Pagamento de juros e amortizações da dívida pública sem contrapartida cresceu 42% entre 2020 e 2021 depois de aumento de 33% no ano anterior, aponta relatório da Auditoria Cidadã da Dívida.
A reportagem é de Gilson Camargo, publicada por Extra Classe, 12-07-2022.
Em 2021, o governo federal gastou R$ 1,96 trilhão com juros e amortizações da dívida pública, o que representa um aumento de 42% em relação ao valor gasto em 2020, que por sua vez já tinha sido 33% superior a 2019.
Portanto, nos últimos dois anos, os gastos financeiros com os serviços da dívida federal quase dobraram.
“Apesar desses vultosos pagamentos, em 2021 a Dívida Pública Federal aumentou R$ 708 bilhões, tendo crescido de R$ 6,935 trilhões para R$ 7,643 trilhões”, aponta a auditora fiscal Maria Lucia Fattorelli, coordenadora nacional da Auditoria Cidadã da Dívida (ACD), associação sem fins lucrativos que fiscaliza o endividamento público no país.
Segundo a coordenadora da ACD, está ocorrendo um verdadeiro saque das riquezas nacionais para alimentar o Sistema da Dívida, “enquanto todos os outros investimentos necessários ao nosso desenvolvimento socioeconômico são deixados de lado, sob o falacioso argumento de que não haveria recursos”.
Mas recursos não faltam, contrapõe. Além de cerca de R$ 5 trilhões em caixa houve “Superávit Primário” em 2021, no valor de R$ 64 bilhões. Esse valor é a soma dos resultados da União, estados e municípios.
“É importante considerar todos os entes federados, pois grande parte do superávit de estados e municípios é destinado ao governo federal, na forma de pagamento das dívidas destes entes com a União”, acrescenta Maria Lucia. Ela diz que o problema é que todo esse dinheiro está reservado para o rentismo.

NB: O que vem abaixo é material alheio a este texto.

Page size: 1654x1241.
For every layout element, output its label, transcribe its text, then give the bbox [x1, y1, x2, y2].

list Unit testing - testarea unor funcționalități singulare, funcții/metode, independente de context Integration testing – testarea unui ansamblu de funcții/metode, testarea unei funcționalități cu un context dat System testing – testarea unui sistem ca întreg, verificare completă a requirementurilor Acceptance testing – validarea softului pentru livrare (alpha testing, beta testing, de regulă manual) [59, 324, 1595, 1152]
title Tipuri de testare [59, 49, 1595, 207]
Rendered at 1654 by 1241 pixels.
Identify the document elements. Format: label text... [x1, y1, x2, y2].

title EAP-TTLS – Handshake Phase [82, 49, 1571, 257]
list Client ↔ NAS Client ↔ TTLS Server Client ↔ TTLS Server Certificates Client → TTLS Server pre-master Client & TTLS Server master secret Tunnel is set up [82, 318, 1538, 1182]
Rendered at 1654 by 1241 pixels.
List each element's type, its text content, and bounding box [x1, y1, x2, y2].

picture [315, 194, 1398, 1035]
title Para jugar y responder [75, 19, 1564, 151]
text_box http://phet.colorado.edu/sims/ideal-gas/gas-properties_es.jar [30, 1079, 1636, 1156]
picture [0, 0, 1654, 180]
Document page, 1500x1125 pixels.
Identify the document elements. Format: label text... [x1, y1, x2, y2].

A coordenadora nacional da Auditoria Cidadã da Dívida explica que a explosão do crescimento da Dívida Pública Federal em 2021 se deve, em primeiro lugar, aos juros elevados.
“Enquanto o mundo todo está praticando taxas de juros próximas de zero ou até negativas há anos, o custo médio da dívida divulgado pelo Tesouro Nacional em 2021 foi de 8,91% ao ano, custo bem mais elevado que a média da taxa básica de juros Selic, uma vez que a maior parte da dívida está indexada a outras taxas de juros bem superiores”, detalha.
Ocorre que os juros consumiram bem mais que o valor de R$ 256 bilhões informado pelo governo no Sistema Integrado de Administração Financeira (Siafi) a título de juros da dívida.
“Esse valor está extremamente subestimado, o que se evidencia pela simples estimativa calculada pela multiplicação do estoque da dívida federal no final de 2020 (de R$ 6,935 trilhões) pela taxa média divulgada pelo Tesouro Nacional (8,91% a.a.), que resulta no valor estimado de no mínimo R$ 618 bilhões”, revela.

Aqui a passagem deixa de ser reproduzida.